Let $\kappa$ be a kernel on $[ 0, 1 ]$. The aim of K29 is to guarantee, for all $p \in [ 0, 1 ]$,

$\left\vert \sum_{n = 1}^N \kappa ( p_n, p ) ( y_n - p_n ) \right\vert \leq \sqrt{N} .$

This inequality, roughly speaking, guarantees that the forecasting strategy is calibrated, i.e., for any $p \in [ 0, 1 ]$, among those days with $p_n \approx p$, there are about $( 100 \times p ) \%$ of them that are actually rainy. A precise intrepretation of the inequality is in fact much more complicated (for example, it is known that it is impossible to have a deterministic calibrated forecasting algorithm), and hence skipped due to my lazziness ;) Please find the references for details.
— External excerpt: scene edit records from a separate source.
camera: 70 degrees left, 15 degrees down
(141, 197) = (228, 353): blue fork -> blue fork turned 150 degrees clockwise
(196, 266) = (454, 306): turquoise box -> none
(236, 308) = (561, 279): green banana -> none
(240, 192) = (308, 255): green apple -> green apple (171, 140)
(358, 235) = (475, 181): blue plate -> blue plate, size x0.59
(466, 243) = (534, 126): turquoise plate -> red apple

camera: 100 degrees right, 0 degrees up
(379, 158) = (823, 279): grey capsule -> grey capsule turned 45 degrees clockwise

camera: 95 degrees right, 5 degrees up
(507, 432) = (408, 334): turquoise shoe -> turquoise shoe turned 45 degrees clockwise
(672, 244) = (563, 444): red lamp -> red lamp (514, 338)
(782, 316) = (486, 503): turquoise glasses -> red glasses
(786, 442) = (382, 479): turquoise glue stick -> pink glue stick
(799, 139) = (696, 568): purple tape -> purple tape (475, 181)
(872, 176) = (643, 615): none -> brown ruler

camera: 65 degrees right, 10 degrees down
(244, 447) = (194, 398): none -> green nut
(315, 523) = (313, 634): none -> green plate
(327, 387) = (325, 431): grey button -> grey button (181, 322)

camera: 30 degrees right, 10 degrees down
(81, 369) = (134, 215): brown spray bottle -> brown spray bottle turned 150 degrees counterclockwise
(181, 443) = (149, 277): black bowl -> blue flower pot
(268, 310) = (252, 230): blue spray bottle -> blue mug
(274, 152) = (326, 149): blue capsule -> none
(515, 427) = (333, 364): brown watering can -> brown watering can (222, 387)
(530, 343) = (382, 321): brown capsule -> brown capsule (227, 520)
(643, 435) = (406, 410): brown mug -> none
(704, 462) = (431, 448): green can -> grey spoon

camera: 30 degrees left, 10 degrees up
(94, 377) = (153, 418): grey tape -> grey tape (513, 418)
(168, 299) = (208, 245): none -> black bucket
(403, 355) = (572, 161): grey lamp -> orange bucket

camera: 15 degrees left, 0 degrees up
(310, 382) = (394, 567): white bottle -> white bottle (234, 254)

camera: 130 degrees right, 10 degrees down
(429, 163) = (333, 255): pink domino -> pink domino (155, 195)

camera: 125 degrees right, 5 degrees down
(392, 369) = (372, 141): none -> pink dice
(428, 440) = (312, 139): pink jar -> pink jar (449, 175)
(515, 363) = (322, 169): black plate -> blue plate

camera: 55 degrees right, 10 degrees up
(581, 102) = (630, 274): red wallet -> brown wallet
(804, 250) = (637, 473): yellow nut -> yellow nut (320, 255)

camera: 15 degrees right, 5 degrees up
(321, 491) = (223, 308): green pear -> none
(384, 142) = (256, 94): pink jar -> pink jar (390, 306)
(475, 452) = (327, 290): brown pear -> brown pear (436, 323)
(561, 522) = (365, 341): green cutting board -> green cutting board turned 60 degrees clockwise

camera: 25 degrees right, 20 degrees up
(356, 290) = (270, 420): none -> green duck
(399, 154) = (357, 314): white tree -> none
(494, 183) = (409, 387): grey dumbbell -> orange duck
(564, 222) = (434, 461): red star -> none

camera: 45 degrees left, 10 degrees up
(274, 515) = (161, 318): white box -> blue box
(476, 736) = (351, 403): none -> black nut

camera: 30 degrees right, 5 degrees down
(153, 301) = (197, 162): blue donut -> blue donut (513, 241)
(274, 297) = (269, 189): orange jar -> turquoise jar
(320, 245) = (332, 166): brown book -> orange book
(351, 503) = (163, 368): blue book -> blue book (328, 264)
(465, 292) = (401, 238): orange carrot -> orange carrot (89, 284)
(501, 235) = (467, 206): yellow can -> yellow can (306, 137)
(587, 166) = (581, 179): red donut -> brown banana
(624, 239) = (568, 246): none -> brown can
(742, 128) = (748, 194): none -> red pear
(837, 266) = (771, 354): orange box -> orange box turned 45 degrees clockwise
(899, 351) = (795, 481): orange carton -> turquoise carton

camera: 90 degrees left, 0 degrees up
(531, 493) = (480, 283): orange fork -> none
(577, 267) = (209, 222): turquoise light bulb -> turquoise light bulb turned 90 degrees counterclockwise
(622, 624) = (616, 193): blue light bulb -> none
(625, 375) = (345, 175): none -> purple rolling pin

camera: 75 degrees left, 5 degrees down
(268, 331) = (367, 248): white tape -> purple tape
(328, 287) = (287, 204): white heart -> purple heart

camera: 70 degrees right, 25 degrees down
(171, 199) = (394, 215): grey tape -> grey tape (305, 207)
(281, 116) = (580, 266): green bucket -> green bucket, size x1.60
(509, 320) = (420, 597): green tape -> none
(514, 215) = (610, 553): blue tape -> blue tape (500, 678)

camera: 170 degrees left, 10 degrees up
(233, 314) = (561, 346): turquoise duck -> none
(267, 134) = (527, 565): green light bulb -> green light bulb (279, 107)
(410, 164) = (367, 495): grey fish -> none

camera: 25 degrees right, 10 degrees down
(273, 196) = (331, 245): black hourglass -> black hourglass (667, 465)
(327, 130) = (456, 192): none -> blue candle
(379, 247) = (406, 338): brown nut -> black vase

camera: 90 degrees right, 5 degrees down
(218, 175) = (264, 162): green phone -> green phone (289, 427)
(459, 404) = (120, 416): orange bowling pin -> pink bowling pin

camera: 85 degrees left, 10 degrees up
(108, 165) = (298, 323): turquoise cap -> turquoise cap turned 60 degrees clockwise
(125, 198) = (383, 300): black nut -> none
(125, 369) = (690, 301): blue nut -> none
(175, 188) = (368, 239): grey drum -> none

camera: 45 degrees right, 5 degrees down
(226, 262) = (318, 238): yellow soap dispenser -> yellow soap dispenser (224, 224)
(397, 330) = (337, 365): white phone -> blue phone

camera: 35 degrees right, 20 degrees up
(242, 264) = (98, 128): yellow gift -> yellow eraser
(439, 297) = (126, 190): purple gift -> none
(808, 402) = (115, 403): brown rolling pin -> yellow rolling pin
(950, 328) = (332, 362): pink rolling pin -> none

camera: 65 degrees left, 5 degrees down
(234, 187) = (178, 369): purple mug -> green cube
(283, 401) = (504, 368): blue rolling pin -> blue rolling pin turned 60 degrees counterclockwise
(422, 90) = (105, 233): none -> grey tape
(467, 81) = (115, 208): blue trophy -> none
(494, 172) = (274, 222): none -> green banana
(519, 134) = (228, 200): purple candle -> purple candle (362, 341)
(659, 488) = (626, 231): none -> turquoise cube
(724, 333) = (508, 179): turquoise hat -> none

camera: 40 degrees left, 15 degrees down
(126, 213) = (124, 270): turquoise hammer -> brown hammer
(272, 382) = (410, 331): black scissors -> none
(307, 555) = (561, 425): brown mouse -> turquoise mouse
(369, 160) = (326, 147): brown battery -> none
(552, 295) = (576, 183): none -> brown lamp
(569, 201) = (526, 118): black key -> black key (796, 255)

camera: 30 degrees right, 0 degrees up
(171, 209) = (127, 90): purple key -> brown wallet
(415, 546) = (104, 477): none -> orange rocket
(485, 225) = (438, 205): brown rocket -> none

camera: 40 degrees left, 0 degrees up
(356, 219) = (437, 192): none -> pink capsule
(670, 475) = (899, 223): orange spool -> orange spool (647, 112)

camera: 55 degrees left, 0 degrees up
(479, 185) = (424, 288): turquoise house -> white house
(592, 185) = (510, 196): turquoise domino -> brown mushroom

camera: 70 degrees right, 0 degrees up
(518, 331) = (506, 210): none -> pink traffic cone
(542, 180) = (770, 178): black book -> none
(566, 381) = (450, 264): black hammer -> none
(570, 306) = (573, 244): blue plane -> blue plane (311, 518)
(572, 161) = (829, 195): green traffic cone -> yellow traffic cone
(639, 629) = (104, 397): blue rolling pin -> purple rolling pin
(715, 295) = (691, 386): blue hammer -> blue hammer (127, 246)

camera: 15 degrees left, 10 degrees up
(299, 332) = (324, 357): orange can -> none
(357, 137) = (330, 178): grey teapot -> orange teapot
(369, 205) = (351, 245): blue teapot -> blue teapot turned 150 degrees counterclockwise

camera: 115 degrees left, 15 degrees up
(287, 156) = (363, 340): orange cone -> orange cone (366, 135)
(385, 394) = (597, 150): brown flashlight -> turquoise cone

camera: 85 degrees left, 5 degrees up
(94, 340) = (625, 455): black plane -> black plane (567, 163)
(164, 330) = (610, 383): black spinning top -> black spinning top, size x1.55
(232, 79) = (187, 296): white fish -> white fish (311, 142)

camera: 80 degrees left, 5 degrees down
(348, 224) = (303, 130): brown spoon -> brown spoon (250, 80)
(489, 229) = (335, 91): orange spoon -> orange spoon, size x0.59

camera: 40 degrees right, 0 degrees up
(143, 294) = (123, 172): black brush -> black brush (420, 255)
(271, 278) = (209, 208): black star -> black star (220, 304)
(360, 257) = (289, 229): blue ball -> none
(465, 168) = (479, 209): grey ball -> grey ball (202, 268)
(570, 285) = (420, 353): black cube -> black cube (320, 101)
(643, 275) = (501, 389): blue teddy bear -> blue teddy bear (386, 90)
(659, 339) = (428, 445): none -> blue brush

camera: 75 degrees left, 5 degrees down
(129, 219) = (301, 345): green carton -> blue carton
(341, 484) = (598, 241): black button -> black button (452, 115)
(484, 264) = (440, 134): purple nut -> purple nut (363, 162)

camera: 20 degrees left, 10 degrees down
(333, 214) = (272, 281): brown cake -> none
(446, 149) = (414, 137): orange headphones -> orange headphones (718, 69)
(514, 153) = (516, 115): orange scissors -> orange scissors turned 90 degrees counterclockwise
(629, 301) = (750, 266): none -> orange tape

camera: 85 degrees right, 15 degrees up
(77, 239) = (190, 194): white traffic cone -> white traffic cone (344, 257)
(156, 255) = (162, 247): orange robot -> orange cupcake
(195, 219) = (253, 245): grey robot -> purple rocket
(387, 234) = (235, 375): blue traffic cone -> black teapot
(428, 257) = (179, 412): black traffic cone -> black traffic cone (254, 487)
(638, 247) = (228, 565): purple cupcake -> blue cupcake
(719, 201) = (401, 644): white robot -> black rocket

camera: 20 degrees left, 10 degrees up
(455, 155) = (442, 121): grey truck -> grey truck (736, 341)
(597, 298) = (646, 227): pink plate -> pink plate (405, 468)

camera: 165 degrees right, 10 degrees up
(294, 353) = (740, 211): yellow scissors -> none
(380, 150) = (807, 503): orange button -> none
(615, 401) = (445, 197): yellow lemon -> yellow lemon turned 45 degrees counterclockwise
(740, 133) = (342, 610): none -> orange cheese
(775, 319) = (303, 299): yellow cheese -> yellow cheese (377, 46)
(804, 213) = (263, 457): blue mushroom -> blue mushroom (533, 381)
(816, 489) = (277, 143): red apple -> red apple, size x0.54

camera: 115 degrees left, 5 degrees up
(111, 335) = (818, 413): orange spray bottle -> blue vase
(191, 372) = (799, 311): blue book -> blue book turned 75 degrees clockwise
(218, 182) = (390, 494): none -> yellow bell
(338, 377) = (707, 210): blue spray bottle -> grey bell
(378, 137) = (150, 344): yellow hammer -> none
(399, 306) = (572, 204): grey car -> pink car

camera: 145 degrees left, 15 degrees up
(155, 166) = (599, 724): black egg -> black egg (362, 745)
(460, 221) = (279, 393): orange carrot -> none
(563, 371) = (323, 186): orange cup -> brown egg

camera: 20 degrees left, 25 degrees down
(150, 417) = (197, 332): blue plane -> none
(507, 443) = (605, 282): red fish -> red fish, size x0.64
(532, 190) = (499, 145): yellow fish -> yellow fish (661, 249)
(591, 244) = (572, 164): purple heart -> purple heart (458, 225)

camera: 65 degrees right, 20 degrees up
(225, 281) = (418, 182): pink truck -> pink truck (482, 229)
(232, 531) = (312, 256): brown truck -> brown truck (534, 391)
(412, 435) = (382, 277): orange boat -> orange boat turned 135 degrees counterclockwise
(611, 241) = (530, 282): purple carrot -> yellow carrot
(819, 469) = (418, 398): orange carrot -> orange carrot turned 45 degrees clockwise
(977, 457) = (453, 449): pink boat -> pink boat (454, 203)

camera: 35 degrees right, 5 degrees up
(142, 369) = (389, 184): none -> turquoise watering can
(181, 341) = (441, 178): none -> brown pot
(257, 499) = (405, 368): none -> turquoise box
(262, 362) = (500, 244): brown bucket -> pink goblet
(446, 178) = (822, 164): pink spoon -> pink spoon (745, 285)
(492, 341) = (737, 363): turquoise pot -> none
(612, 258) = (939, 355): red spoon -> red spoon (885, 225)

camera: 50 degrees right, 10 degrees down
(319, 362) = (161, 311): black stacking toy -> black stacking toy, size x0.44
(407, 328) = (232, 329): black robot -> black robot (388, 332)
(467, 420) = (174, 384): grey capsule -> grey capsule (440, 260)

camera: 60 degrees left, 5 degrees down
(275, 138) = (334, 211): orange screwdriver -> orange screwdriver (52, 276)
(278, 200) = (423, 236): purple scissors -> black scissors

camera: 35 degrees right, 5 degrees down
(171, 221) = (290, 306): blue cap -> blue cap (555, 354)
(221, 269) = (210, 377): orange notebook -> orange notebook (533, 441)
Theorem. Assume $\kappa ( p, p ) \leq 1$ for all $p \in [ 0, 1 ]$. The inequality above can be achieved, if Forecaster applies the defensive forecasting strategy with respect to

$s_n: p \mapsto \sum_{i = 1}^n \kappa ( p, p_i ) ( y_i - p_i ) .$

The resulting forecasting algorithm is called K29, because it is related to a paper of Kolmogorov published in 1929.

References

G. Shafer and S. Ring, “Predicting bond yields using defensive forecasting,” 2010.
V. Vovk, “Predictions as statements and decisions,” 2006.
V. Vovk, A. Takemura, and G. Shafer, “Defensive forecasting,” 2005.